After I had had lunch with a friend just after my 79th birthday, he told me that I “look different. You have a glow.” Me? A glow? What the heck does that mean? I tried to press him on what he saw that I didn’t see. He said it was a certain something that he could not describe. Mystery not solved.
Sir Isaac Newton would be happy to learn that I know a thing or two about gravity. I have the face and body to confirm that gravity has done its thing with me.
I have tried to over-compensate for having the perfect face for radio by being funny, witty, interesting and exhibit a sparkling personality. Success in these areas has been spotty, to say the least.
Stereotypes of aging include how people over a certain age should look, feel and act, rather than take into account individual differences and circumstances.
These stereotypes are primarily negative, because they depict not the desired “golden years” but a time for loneliness, dependency, poor physical and mental conditions and illness.
We all probably have a goal to “grow old gracefully” — whatever that means. Too often, the description of us older folks is not a particularly pleasant one, especially since these aforementioned stereotypes abound.
We’ve all heard it: As we age, we tend to get more demanding, grumpier, more opinionated and meddlesome. We’re described as sour-pusses, disagreeable and out-of-touch. Our children and younger acquaintances show us a rolling-of-the-eyes deference when we misspeak or commit a social faux-pas.
That whispering that you can’t make out because your hearing isn’t what it used to be involves you and your “senior moments.”
Not to overplay the negativity of growing old, there are positives, too. Many of us are still active, even well into our 80s, sometimes into our 90s. We’re alert, concerned about what’s happening in our communities and the world, enjoy eating out, going to movies, plays and concerts and engaging in leisure-time activities and traveling.

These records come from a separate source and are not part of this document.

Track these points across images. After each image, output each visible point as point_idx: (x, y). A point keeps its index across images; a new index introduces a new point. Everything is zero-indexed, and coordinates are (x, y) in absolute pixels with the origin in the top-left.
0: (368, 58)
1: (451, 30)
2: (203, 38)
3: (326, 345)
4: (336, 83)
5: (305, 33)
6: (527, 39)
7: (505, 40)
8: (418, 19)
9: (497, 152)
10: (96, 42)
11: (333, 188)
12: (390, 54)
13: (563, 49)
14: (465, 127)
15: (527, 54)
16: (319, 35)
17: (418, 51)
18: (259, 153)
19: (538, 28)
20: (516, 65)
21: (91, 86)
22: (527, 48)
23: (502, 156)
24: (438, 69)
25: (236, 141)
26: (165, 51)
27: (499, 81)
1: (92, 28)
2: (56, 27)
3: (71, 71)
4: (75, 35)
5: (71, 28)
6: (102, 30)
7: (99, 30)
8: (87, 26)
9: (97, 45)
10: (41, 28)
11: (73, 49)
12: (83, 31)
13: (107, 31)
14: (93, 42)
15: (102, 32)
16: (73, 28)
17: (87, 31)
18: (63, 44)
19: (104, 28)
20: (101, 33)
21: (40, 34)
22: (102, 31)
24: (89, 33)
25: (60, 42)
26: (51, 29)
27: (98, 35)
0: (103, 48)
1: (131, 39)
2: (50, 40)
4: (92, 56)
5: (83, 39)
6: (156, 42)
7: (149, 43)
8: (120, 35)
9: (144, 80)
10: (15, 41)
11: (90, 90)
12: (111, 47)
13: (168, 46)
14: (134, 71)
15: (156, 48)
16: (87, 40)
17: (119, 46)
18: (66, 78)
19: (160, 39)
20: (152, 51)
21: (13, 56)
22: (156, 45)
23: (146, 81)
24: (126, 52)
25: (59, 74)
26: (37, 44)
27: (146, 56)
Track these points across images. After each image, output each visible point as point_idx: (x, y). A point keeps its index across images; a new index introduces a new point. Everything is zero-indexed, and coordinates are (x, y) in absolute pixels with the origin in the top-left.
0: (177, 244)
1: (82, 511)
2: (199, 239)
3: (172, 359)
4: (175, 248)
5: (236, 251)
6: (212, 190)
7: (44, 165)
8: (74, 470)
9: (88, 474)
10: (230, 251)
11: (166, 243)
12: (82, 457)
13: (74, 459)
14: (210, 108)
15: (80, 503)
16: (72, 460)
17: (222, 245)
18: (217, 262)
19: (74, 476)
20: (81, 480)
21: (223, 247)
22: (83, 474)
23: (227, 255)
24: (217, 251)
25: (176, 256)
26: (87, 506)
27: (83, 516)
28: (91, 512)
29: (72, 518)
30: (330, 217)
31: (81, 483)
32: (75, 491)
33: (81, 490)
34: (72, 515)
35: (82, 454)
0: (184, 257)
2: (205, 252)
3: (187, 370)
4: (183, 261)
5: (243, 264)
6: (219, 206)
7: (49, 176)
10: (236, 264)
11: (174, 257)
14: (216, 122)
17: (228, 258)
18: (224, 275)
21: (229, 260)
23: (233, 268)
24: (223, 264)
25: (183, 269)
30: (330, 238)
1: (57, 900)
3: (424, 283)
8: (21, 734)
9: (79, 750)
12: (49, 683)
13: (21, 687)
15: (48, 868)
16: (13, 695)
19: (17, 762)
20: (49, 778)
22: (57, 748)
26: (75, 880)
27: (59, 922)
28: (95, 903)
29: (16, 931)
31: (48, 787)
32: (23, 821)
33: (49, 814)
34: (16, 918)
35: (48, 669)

But we need to be honest with ourselves. As we have aged, we have diminishing abilities. We can’t do what we did when we were 30 and 40, even 50. Each year now takes a much greater toll on our physical abilities compared to a year when we were younger.

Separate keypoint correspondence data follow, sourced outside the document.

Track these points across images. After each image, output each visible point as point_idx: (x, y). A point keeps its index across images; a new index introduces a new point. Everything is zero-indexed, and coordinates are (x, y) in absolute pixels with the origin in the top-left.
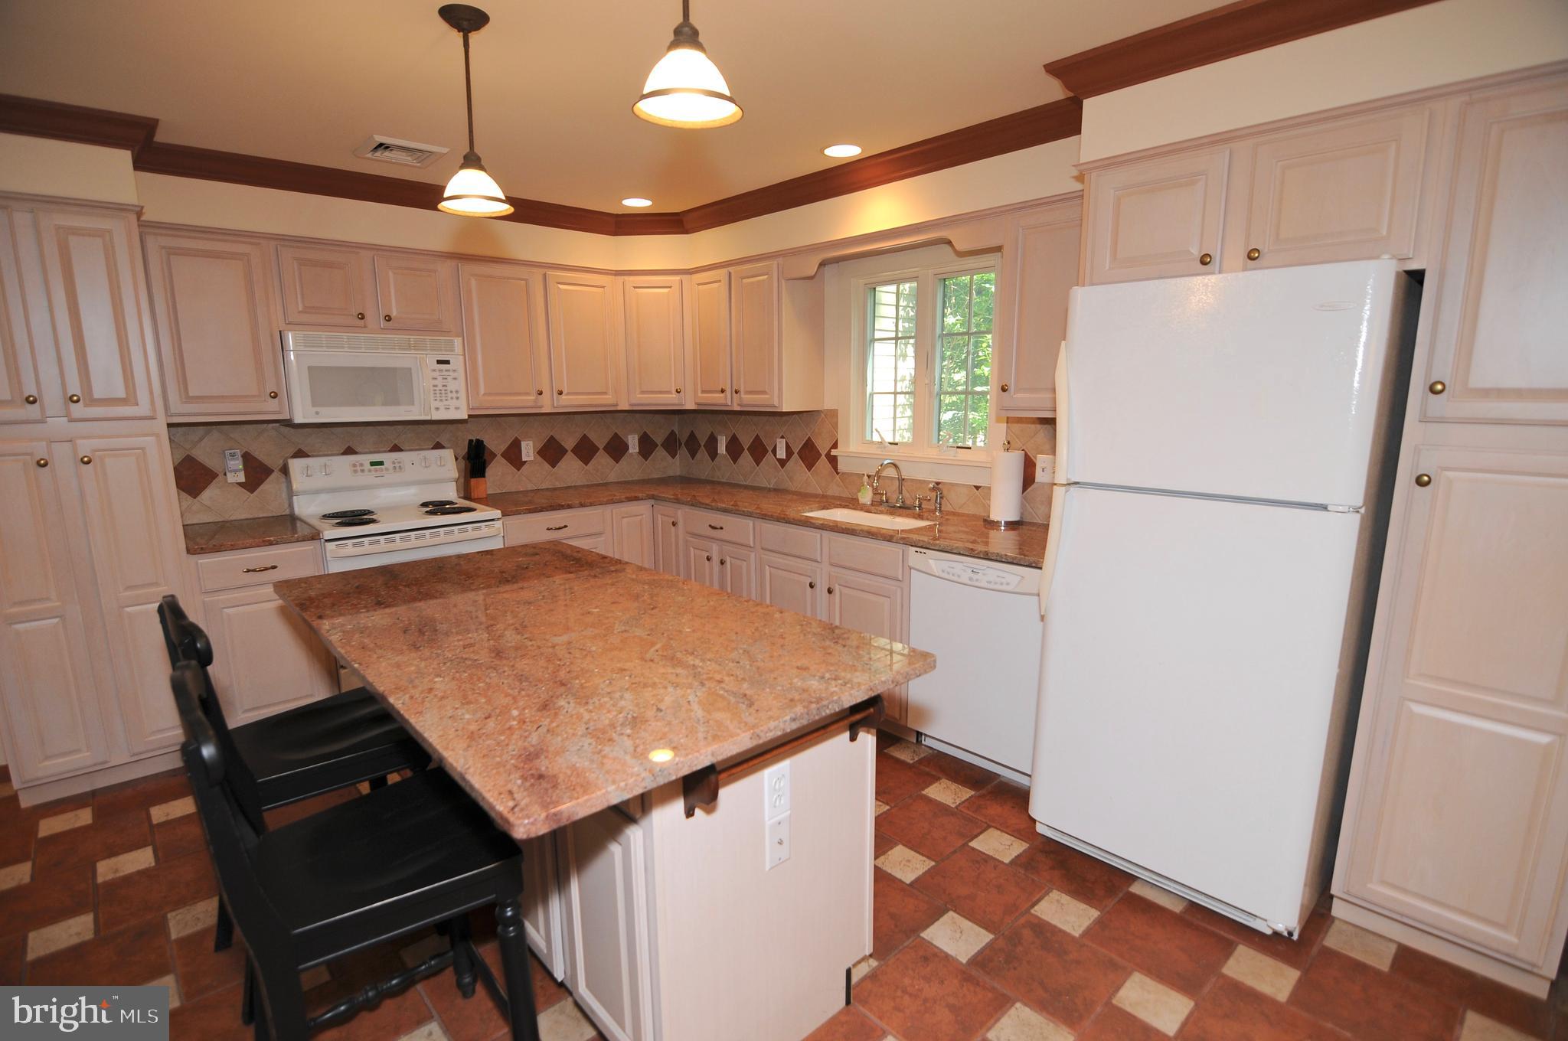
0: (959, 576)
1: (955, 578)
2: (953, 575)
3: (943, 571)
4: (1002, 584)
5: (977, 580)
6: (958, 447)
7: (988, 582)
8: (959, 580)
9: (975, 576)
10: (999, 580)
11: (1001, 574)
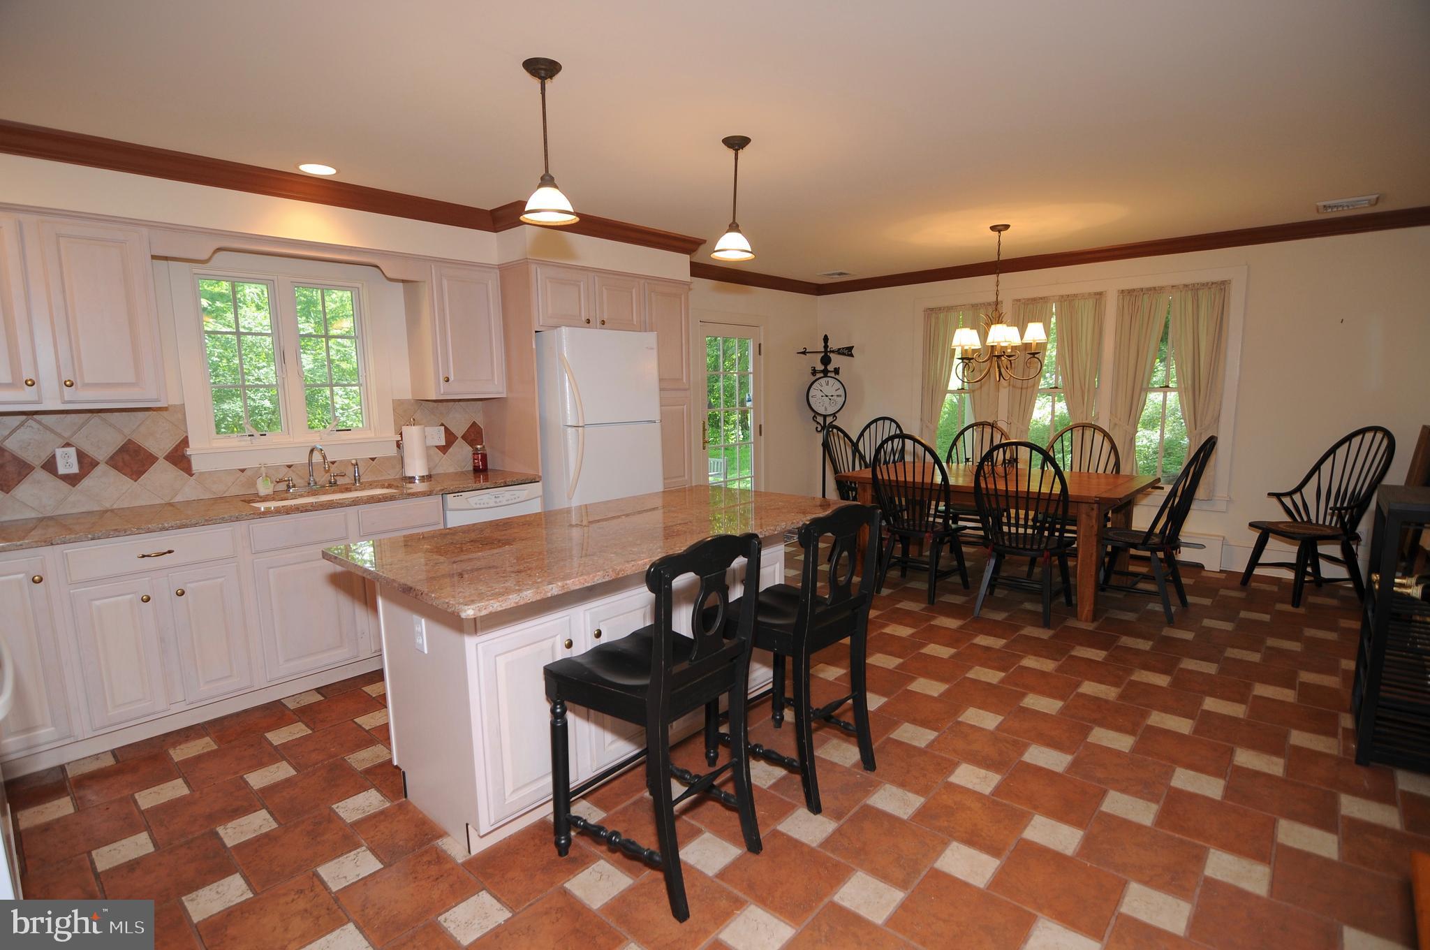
0: (488, 504)
1: (486, 506)
2: (484, 504)
3: (476, 504)
4: (515, 498)
5: (500, 502)
6: (337, 431)
7: (507, 500)
8: (489, 506)
9: (498, 500)
10: (513, 497)
11: (511, 493)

Once in a while, I conjure up this image in my mind’s eye of my hanging on to the minute hand of a clock as it tick-tocks its way toward midnight. Try as I might to pull the minute hand the other way, it continues its methodical march toward the hour of reckoning. Pretty grim stuff, huh?
Advice columnist Ann Landers once said, “At age 20, we worried about what others thought of us; at 40, we didn’t care what they thought of us. At 60, we discovered they hadn’t been thinking of us at all.”
Although beauty may be in the eye of the beholder, the feeling of being beautiful exists solely in the mind of the beheld.
I especially like the attitude of actress Betty White, 96, who said, “I may be a senior, but, so what? I’m still hot.”